Original story: A mass shooting occurred at a Madden Champions Series esports tournament in Jacksonville, Florida on Sunday afternoon, with NPR reporting “multiple fatalities.” The shooting occurred as elements of the tournament were livestreamed on Twitch, the Amazon-owned video game streaming service.
As video game commentators shared information about the tournament on the livestream, multiple gunshots can be heard. The video is available on CNN, but we warn readers that it is graphic in nature. Sources tell CNN that there are at least 11 victims, and four are dead.
The shooting occurred inside Chicago Pizza, a restaurant at the Jacksonville Landing, a waterfront location that’s home to multiple events throughout the year, including the annual Christmas tree lighting and the New Year’s Eve, St. Patrick’s Day and Earth Day festivities.
In a press conference Sunday afternoon, Sheriff Mike Williams said that there are no outstanding suspects, and that the building has been cleared. He described the shooter, who is deceased, as a white male.
Reports suggest that the shooter was a competitor in the tournament, and after losing a match opened fire and then shot himself. The sheriff did not address that in the press conference.
According to @ImSteveyJ, the Jacksonville shooter was a competitor in the Madden tournament that lost, opened fire on multiple people after, and then killed himself. One person hit includes NBA 2K pro player @oLARRY2K. https://t.co/0eHARZV049
— Rod Breslau (@Slasher) August 26, 2018
The Jacksonville Sheriff’s office issued a series of Tweets during the incident.

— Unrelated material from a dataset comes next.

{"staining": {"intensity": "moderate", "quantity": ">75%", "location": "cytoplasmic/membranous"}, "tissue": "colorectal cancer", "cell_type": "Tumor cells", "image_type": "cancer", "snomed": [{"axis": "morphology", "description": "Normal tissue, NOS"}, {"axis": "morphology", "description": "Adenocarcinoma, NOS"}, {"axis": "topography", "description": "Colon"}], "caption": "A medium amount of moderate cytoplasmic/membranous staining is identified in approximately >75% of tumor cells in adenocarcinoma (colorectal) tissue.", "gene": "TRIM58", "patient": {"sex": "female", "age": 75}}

We are finding many people hiding in locked areas at The Landing. We ask you to stay calm, stay where you are hiding. SWAT is doing a methodical search inside The Landing. We will get to you. Please don’t come running out. #TheLandingMassShooting https://t.co/qBJvkaO7xT
— Jax Sheriff's Office (@JSOPIO) August 26, 2018
Electronic Arts, maker of the Madden video game tweeted:
We are aware of an incident at a sanctioned Madden Championship Series competition in Jacksonville. We are working with authorities to gather facts at this stage.

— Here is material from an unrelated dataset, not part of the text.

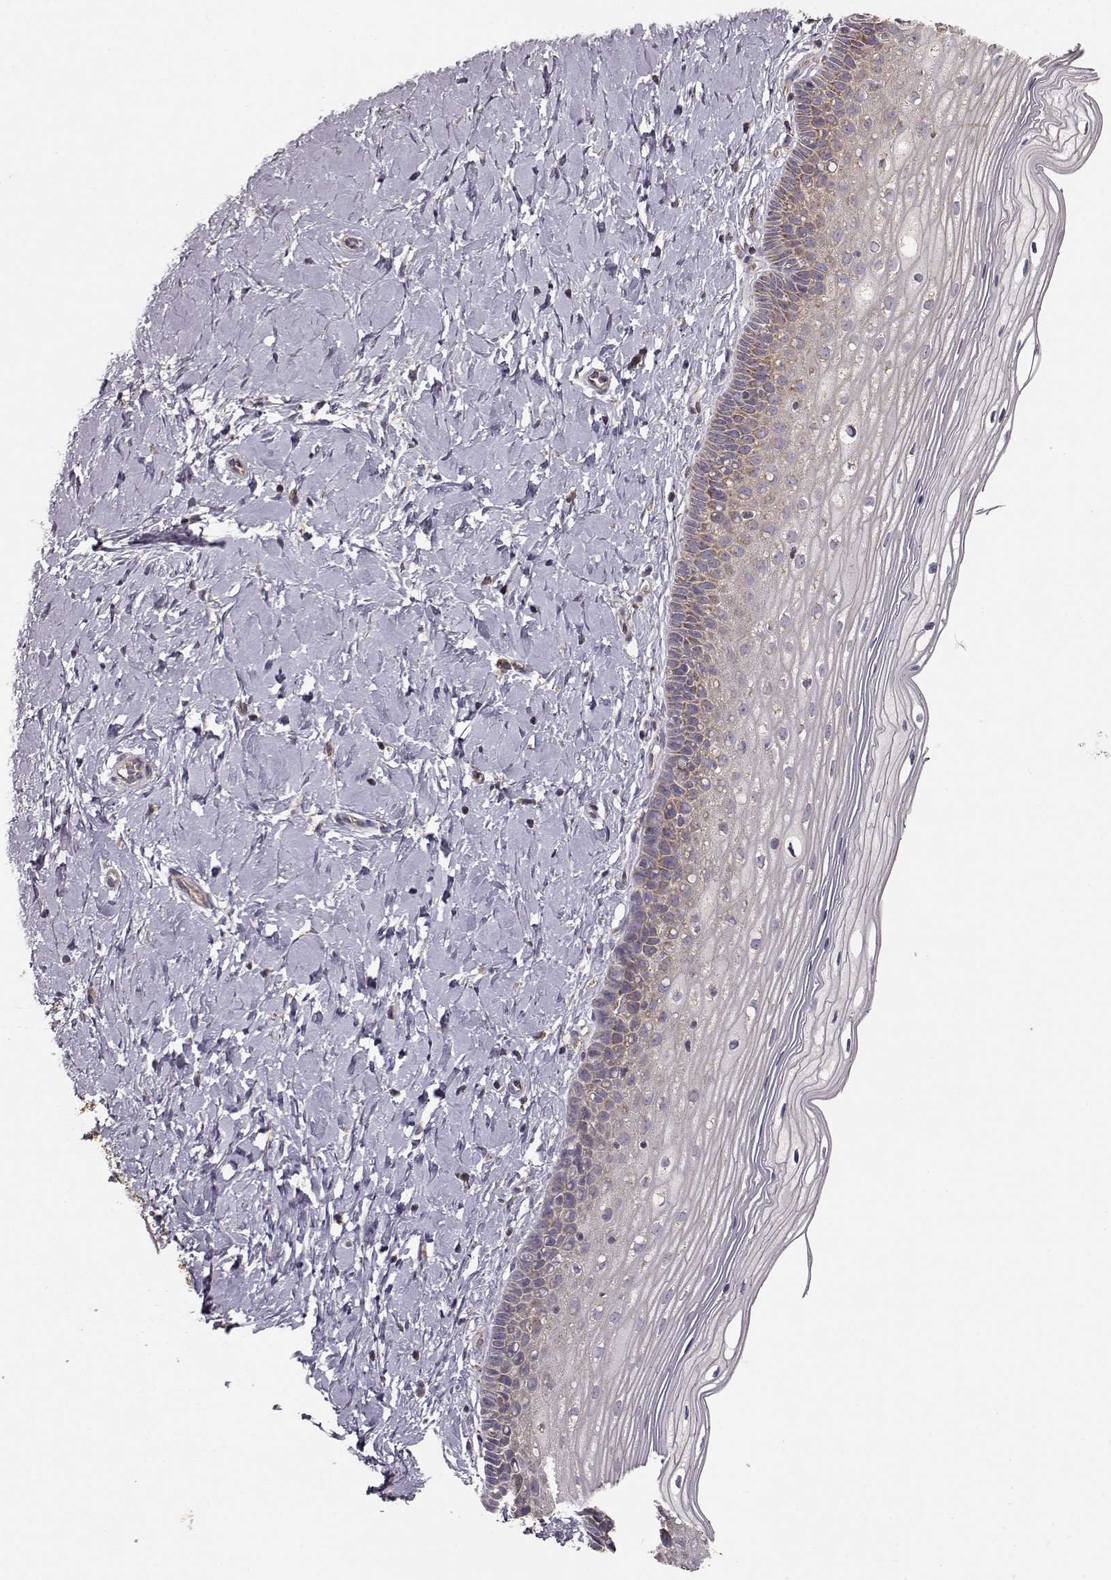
{"staining": {"intensity": "weak", "quantity": ">75%", "location": "cytoplasmic/membranous"}, "tissue": "cervix", "cell_type": "Glandular cells", "image_type": "normal", "snomed": [{"axis": "morphology", "description": "Normal tissue, NOS"}, {"axis": "topography", "description": "Cervix"}], "caption": "Immunohistochemical staining of benign human cervix shows >75% levels of weak cytoplasmic/membranous protein expression in about >75% of glandular cells. The protein of interest is stained brown, and the nuclei are stained in blue (DAB (3,3'-diaminobenzidine) IHC with brightfield microscopy, high magnification).", "gene": "ERBB3", "patient": {"sex": "female", "age": 37}}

— Electronic Arts (@EA) August 26, 2018
The shooting occurred at the GLHF Game Bar inside the Chicago Pizza at the southeastern qualifier for the Madden NFL Championship Series for Madden NFL 19, with winners competing to participate in the finals this October in Las Vegas. “We’re Jacksonville’s home for gamers and nerds alike,” the GLHF Game Bar website notes. Up to $5,000 in prize money was available for today’s tournament, according to a description on Matcherino, a Seattle company that tracks esports.
Matcherino provided the ticketing platform for the event, said Michael Ahern, the company’s chief marketing officer. Authorities contacted the company following the incident. The suspect registered for the tournament using its platform.
We are deeply saddened by the events today at GLHF bar in Jacksonville. We have everyone affected in our thoughts.
— Matcherino (@matcherino_) August 26, 2018
Twitch stopped the event’s official stream and removed content as the site was made aware of the incident.
We are shocked and saddened by the tragedy that took place in Jacksonville today. Twitch and all its staff send our deepest sympathies to the victims, their loved ones, and everyone in our community who's grieving today.
— Twitch (@Twitch) August 26, 2018
We’ve reached out to Amazon and Twitch for comment, and we will update this post as we learn more.
Video games have frequently drawn the ire of parents and politicians for playing a role in mass shootings, with President Trump weighing in on the matter earlier this year after the shooting at the Marjory Stoneman Douglas High School in Parkland, Florida claimed 14 lives. The shooter, Nikolas Cruz, was an avid video gamer.
A report by gaming site Polygon earlier this year found that of the 33 mass school shootings between 1980 and 2018, four of the shooters were identified as avid video gamers.